COSA SI CHIEDE:
[A] Secondo il testo della pagina, in base a quale articolo il Tribunale federale deve sindacare d'ufficio la questione?
[B] Per favore, modifica il brano del testo della pagina compreso tra "2.- Ai fini" e "143 consid. 1).", estremi inclusi, sostituendo "questione pregiudiziale" con "questione preliminare".

TESTO DELLA PAGINA:
--------------------------------------------------
Auszug aus den Erwägungen:

                   Considerando in diritto:

Erwägung 2

    2.- Ai fini del giudizio, occorre vagliare in primo luogo se,
contrariamente all'opinione negativa espressa dall'autorità ricorsuale,
sussisteva nel concreto caso l'obbligo dell'autorizzazione: trattasi
infatti d'una questione pregiudiziale, che non è stata definitivamente
risolta, e che il Tribunale federale deve comunque sindacare d'ufficio
giusta l'art. 114 cpv. 1 OG (DTF 104 Ib 143 consid. 1).
--------------------------------------------------
DATI FORNITI:
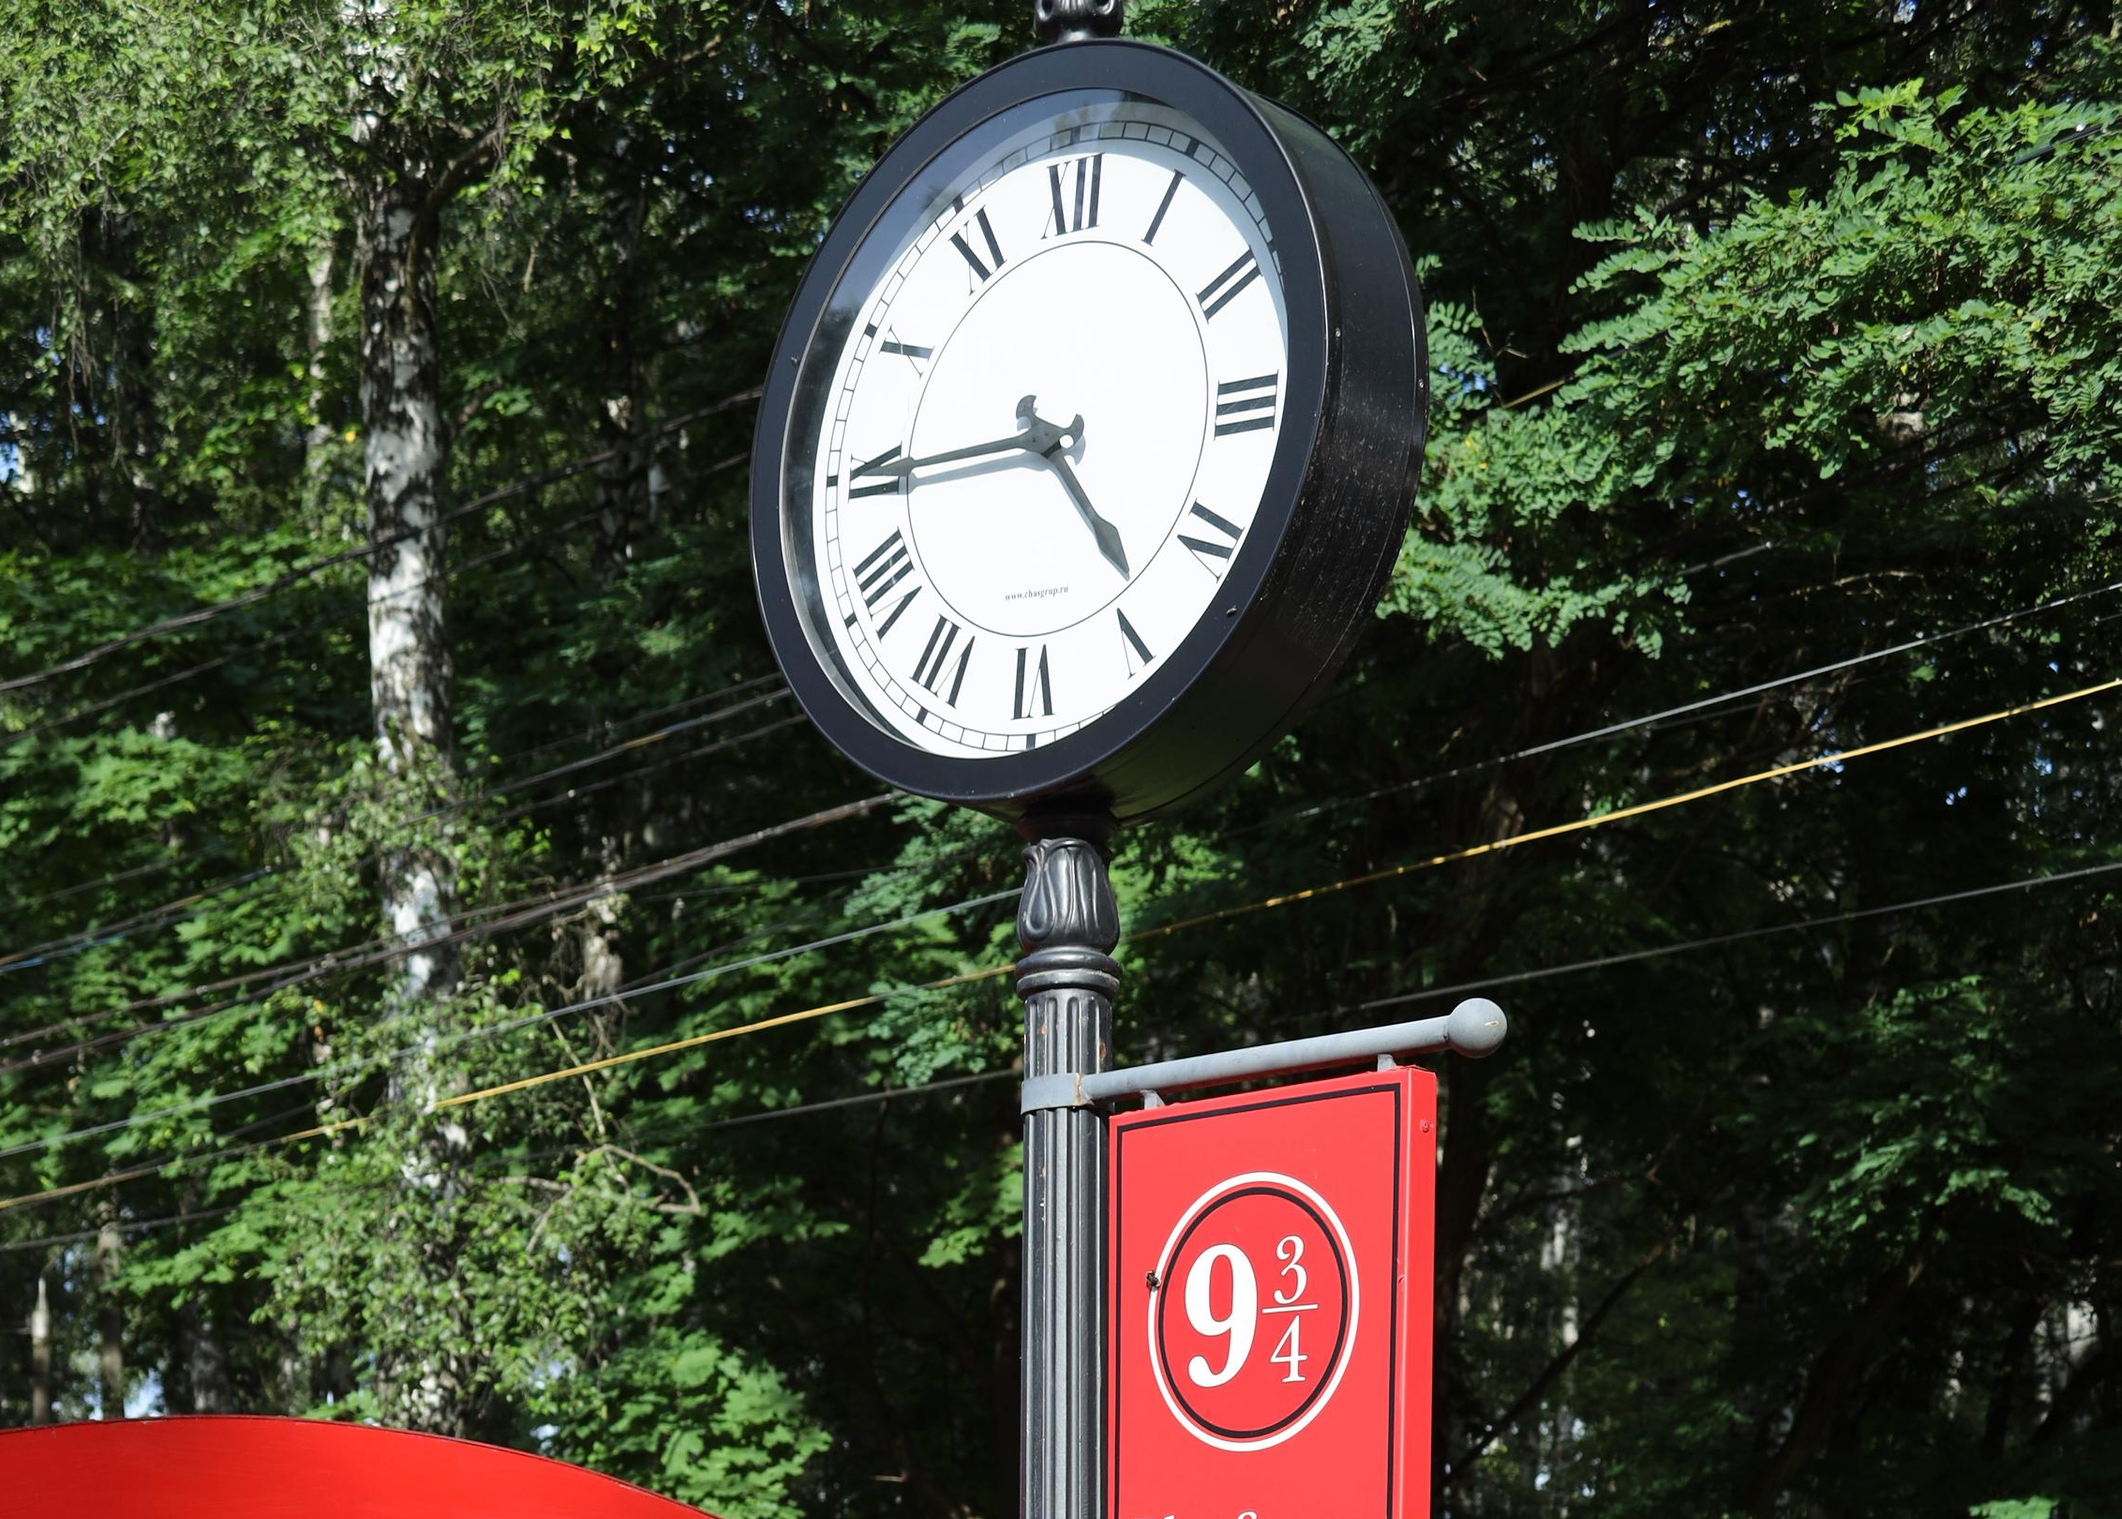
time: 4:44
--------------------------------------------------
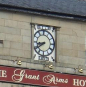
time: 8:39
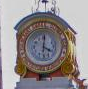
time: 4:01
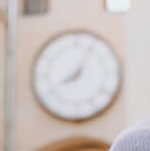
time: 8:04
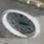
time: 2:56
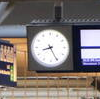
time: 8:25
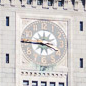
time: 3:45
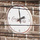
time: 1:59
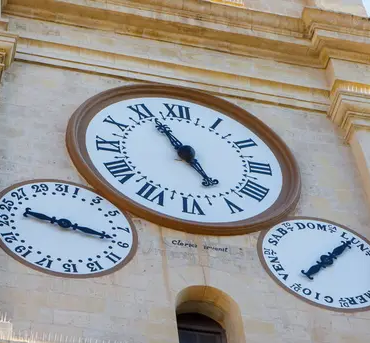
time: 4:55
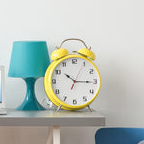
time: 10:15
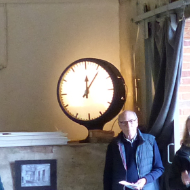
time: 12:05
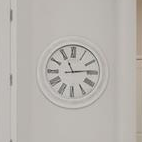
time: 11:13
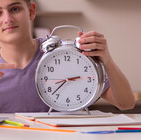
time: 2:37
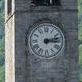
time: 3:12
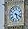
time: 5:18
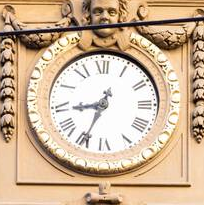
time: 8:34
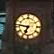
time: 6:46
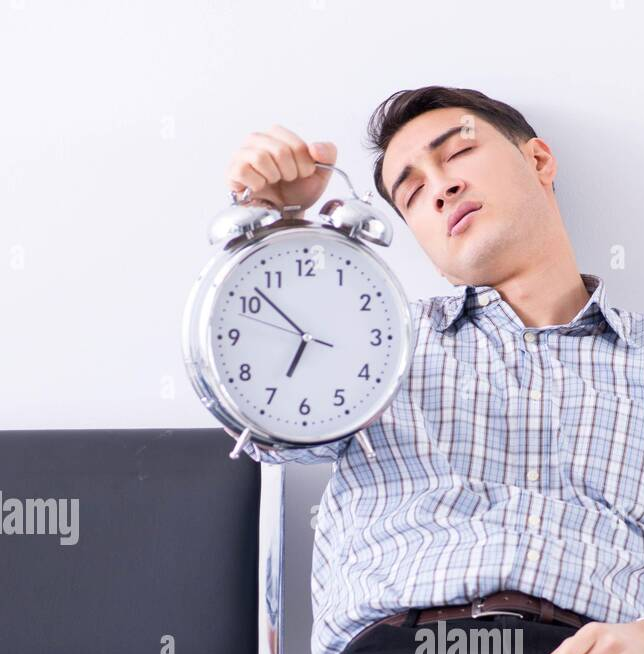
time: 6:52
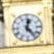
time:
--------------------------------------------------
ELENCO SOLUZIONI:
[A] In base all'art. 114 cpv. 1 OG.

[B]
2.- Ai fini del giudizio, occorre vagliare in primo luogo se,
contrariamente all'opinione negativa espressa dall'autorità ricorsuale,
sussisteva nel concreto caso l'obbligo dell'autorizzazione: trattasi
infatti d'una questione preliminare, che non è stata definitivamente
risolta, e che il Tribunale federale deve comunque sindacare d'ufficio
giusta l'art. 114 cpv. 1 OG (DTF 104 Ib 143 consid. 1).